Forster retired from the ADL in 1979 and moved to private practice, working with the law firms Shea & Gould and Baer Marks & Upham. He maintained an office at the ADL at least as late as 1988.

At the time he joined in 1940, Forster concentrated his ADL activities on opposing pro-Nazi organizations.

Forster pioneered the ADL's Annual Audit of Antisemitic Incidents, starting the project in 1947 as an annual audit of religious prejudice.

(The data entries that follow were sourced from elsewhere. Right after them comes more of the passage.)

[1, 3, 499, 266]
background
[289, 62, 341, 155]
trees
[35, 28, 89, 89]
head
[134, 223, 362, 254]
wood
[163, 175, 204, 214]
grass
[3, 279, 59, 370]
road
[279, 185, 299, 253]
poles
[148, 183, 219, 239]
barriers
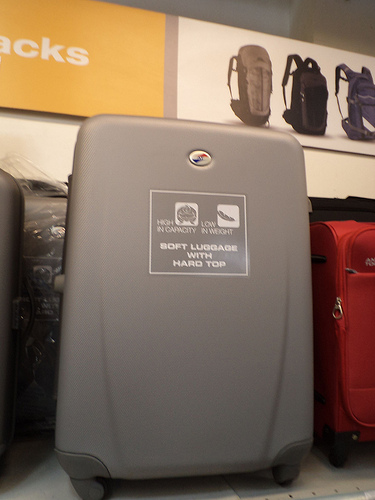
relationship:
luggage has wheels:
[47, 104, 323, 497] [323, 449, 354, 471]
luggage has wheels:
[311, 214, 375, 475] [323, 449, 354, 471]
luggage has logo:
[47, 104, 323, 497] [180, 144, 223, 171]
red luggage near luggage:
[311, 214, 375, 475] [47, 104, 323, 497]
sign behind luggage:
[3, 0, 172, 125] [47, 104, 323, 497]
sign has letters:
[3, 0, 172, 125] [3, 30, 101, 70]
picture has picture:
[176, 17, 374, 156] [221, 41, 372, 149]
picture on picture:
[221, 41, 372, 149] [176, 17, 374, 156]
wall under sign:
[2, 107, 374, 219] [3, 0, 172, 125]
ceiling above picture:
[111, 1, 373, 53] [176, 17, 374, 156]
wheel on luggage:
[73, 476, 116, 500] [47, 104, 323, 497]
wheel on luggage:
[269, 464, 302, 489] [47, 104, 323, 497]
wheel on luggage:
[323, 449, 354, 471] [311, 214, 375, 475]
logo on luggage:
[180, 144, 223, 171] [47, 104, 323, 497]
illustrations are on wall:
[212, 37, 279, 134] [1, 2, 374, 204]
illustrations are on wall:
[274, 48, 336, 140] [1, 2, 374, 204]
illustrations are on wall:
[332, 59, 375, 148] [1, 2, 374, 204]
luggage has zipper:
[311, 214, 375, 475] [328, 294, 347, 324]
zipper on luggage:
[328, 294, 347, 324] [311, 214, 375, 475]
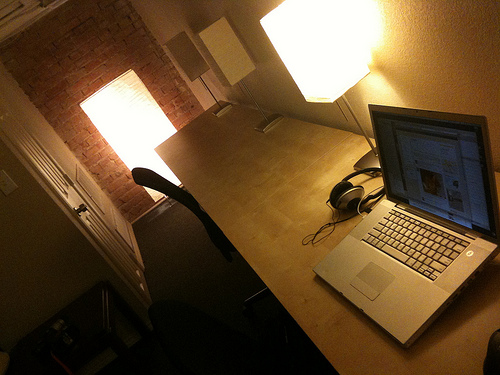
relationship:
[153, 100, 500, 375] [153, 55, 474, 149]
desk against wall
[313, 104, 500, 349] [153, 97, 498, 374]
computer on table surface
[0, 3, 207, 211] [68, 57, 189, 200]
wall with panel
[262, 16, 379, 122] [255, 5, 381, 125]
lamps with shade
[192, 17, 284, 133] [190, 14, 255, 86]
lamp with shade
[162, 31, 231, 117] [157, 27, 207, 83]
lamp with shade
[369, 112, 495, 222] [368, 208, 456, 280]
screen over keyboards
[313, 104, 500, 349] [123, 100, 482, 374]
computer on table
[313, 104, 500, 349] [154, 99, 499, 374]
computer on table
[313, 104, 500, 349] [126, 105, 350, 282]
computer on table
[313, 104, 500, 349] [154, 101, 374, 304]
computer on table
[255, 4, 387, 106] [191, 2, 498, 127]
lights on wall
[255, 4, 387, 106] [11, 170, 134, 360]
lights on wall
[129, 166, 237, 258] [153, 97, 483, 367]
chair under desk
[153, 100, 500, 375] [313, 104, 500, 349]
desk with computer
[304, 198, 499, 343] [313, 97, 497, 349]
keyboard on computer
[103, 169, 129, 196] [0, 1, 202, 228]
brick on wall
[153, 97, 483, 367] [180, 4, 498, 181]
desk against wall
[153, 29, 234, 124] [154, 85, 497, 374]
lamp in desk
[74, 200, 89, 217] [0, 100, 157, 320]
door knob in door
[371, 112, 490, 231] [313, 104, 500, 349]
screen in computer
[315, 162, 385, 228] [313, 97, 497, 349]
headphones next to computer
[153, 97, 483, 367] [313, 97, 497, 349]
desk on computer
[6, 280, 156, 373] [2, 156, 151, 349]
end table against wall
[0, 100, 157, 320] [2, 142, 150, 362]
door opened against wall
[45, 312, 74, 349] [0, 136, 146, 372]
container sitting against wall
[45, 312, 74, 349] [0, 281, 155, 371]
container sitting in area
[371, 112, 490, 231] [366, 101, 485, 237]
screen built into monitor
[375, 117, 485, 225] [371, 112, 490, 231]
information shown on screen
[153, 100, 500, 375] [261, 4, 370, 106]
desk with lamp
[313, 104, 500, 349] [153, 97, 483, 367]
computer on desk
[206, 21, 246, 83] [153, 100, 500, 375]
lamp on desk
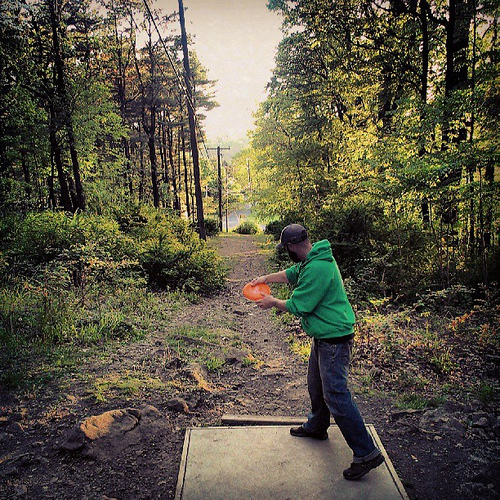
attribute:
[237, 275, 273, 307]
frisbee — orange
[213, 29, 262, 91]
sky — brown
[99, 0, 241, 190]
utility lines — overhead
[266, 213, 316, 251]
cap — orange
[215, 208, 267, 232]
water — green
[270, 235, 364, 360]
shirt — green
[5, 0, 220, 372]
woods — green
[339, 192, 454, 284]
vegetation — green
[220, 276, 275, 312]
frisbee — orange colored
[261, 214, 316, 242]
cap — black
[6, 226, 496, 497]
road — bare, dirt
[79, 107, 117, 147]
leaves — green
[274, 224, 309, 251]
cap — black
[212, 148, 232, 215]
pole — utility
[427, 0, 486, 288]
tree — green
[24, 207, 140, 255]
vegetation — green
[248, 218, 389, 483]
man — green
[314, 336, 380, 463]
leg — person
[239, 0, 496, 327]
trees — green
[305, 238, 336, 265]
hood — green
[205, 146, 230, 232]
pole — telephone communications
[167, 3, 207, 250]
pole — electricity 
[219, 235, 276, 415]
path — dirt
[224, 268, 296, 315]
freesbee — orange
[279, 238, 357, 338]
hoodie — green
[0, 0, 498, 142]
sky — bright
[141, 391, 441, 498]
platform — wooden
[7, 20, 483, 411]
forest — side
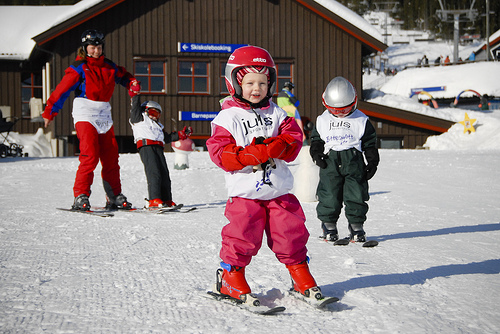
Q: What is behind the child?
A: Brown building.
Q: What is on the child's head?
A: A helmet.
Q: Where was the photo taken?
A: Outside somewhere.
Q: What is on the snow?
A: Shadows.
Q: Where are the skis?
A: On the feet.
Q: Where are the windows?
A: On the building.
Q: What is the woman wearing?
A: Blue and red coat.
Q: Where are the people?
A: In the snow.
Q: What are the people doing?
A: Skiing.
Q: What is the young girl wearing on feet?
A: Snowshoes.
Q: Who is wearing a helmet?
A: A young girl.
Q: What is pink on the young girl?
A: Pants.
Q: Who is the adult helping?
A: A child.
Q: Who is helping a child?
A: A woman.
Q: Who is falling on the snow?
A: A child.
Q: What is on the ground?
A: White snow.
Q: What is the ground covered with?
A: Snow.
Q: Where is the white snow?
A: On the ground.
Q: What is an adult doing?
A: Holding up a child.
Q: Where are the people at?
A: Ski resort.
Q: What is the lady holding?
A: Kid's hand.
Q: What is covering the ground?
A: Snow.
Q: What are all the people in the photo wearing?
A: Snowsuits.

Harry Wall, director of the ADL's Jerusalem office, says that Forster was among the earliest Jewish leaders to campaign for Israel and to warn about a rise in anti-Zionism, which Forster considered a form of antisemitism. Wall says Forster was instrumental in developing the opposition to the Arab boycott of Israel and pushing the subsequent legislation making the boycott illegal. Wall says Forster frequently visited Israel and his Labor Party leadership contacts, Yitzhak Rabin, Abba Eban and Teddy Kollek, and that Forster continued aggressive Israel advocacy and outreach after the rise of the Likud party in 1977. Wall says Forster was a factor in the development of an ADL headquarters in Jerusalem in 1977 and an early proponent of hasbara, PR for Israel. Wall says that, Forster continued practicing law after his retirement from the ADL, for instance representing Ariel Sharon in his successful 1983 libel suit against Time magazine.

== Creative works ==
- Forster co-authored the 1952 book The Troublemakers: An Anti-defamation League Report with Benjamin Epstein. The New York Times R. L. Duffus was highly critical of the book's overall argument, saying that it "does not succeed in answering the basic question" of why prejudice exists. Though the book succeeds in describing many examples of white supremacist extremism and stupidity, Duffus says, it becomes highly repetitive in these examples without providing analysis or explanation.
- In 1961, Forster released Dateline Israel, a series of radio reports that covered the 1960 capture of Nazi war criminal Adolf Eichmann and the subsequent trial in Israel. At the time, the ADL was concerned that the nature of Eichmann's abduction and the nature of his trial might lead to condemnations of Israel.
- Forster co-authored the 1962 book Some of My Best Friends... with Benjamin Epstein.
- Forster co-authored the 1974 book The New Anti-Semitism with Benjamin Epstein. The book argued that left-wing antisemitism was emerging.
- Forster publish his memoir Square One in 1988. New York Times journalist Marcy Oster described the book as "weak on explaining the reasons for the continued existence of anti-Semitism" but "an earnest chronicle of the useful life of a dedicated man".